▸ **Information provided**:
"""

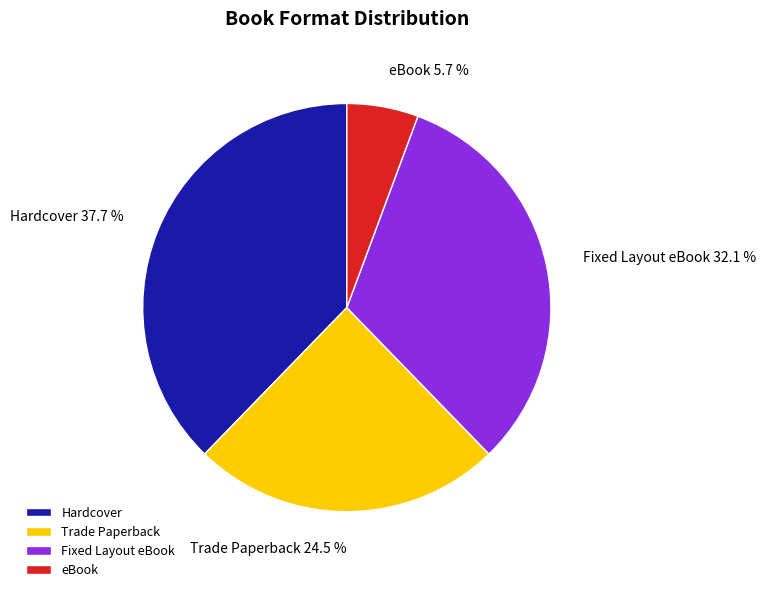

Between eBook and Hardcover, which is larger?

Hardcover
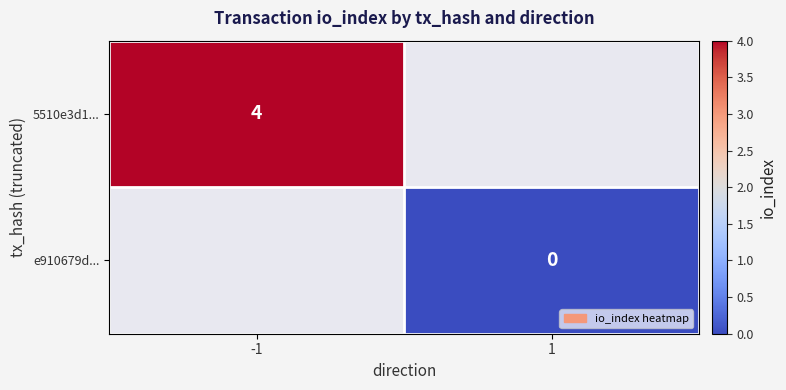

Which label corresponds to the smallest value in the chart?

1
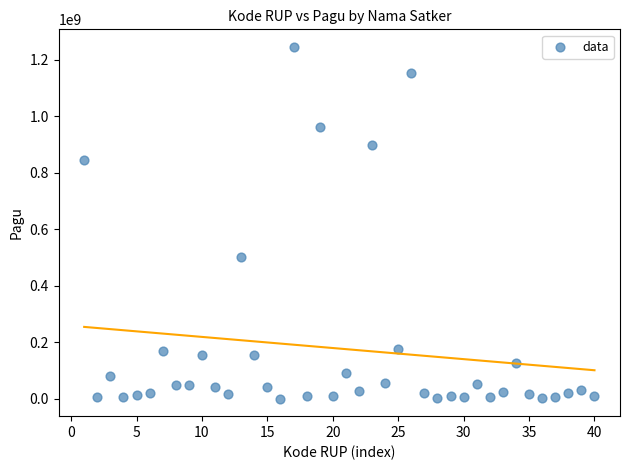

What is the range of X values (max minus min)?

39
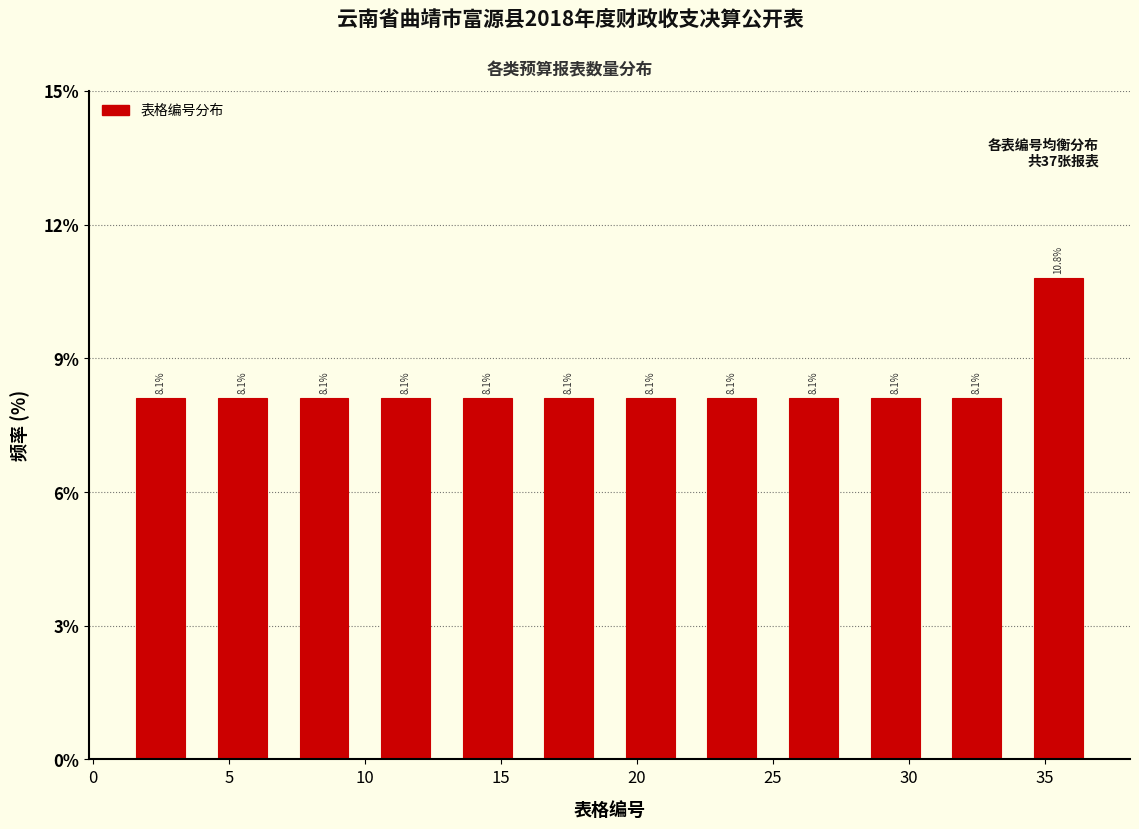

Reading left to right, list every bar in this chart as the range it spans on the x-axis followed by its height.

1 to 4: 8.1
4 to 7: 8.1
7 to 10: 8.1
10 to 13: 8.1
13 to 16: 8.1
16 to 19: 8.1
19 to 22: 8.1
22 to 25: 8.1
25 to 28: 8.1
28 to 31: 8.1
31 to 34: 8.1
34 to 37: 10.8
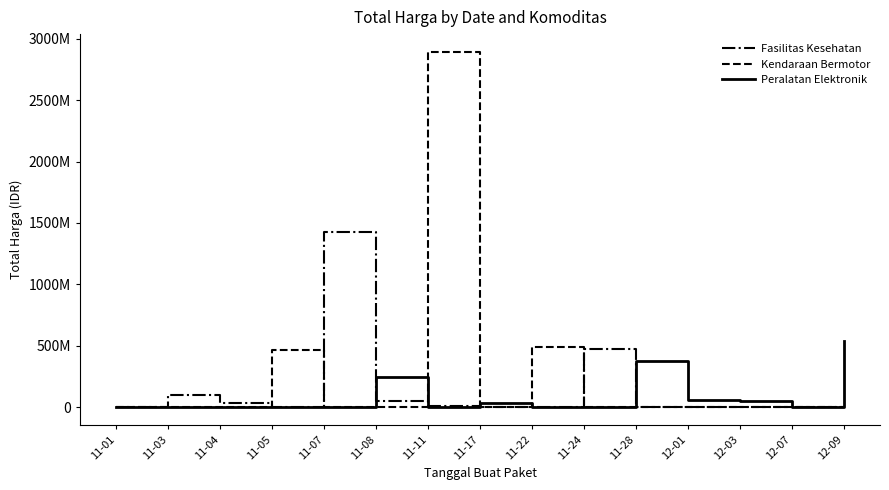

What are all the series names shown in the legend?

Fasilitas Kesehatan, Kendaraan Bermotor, Peralatan Elektronik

"""

▸ **Your instructions**: Can you copy every one of the records above word for word, leaving out the pictures?

▸ **Response area**:
Between eBook and Hardcover, which is larger?

Hardcover

Which label corresponds to the smallest value in the chart?

1

What is the range of X values (max minus min)?

39

Reading left to right, list every bar in this chart as the range it spans on the x-axis followed by its height.

1 to 4: 8.1
4 to 7: 8.1
7 to 10: 8.1
10 to 13: 8.1
13 to 16: 8.1
16 to 19: 8.1
19 to 22: 8.1
22 to 25: 8.1
25 to 28: 8.1
28 to 31: 8.1
31 to 34: 8.1
34 to 37: 10.8

What are all the series names shown in the legend?

Fasilitas Kesehatan, Kendaraan Bermotor, Peralatan Elektronik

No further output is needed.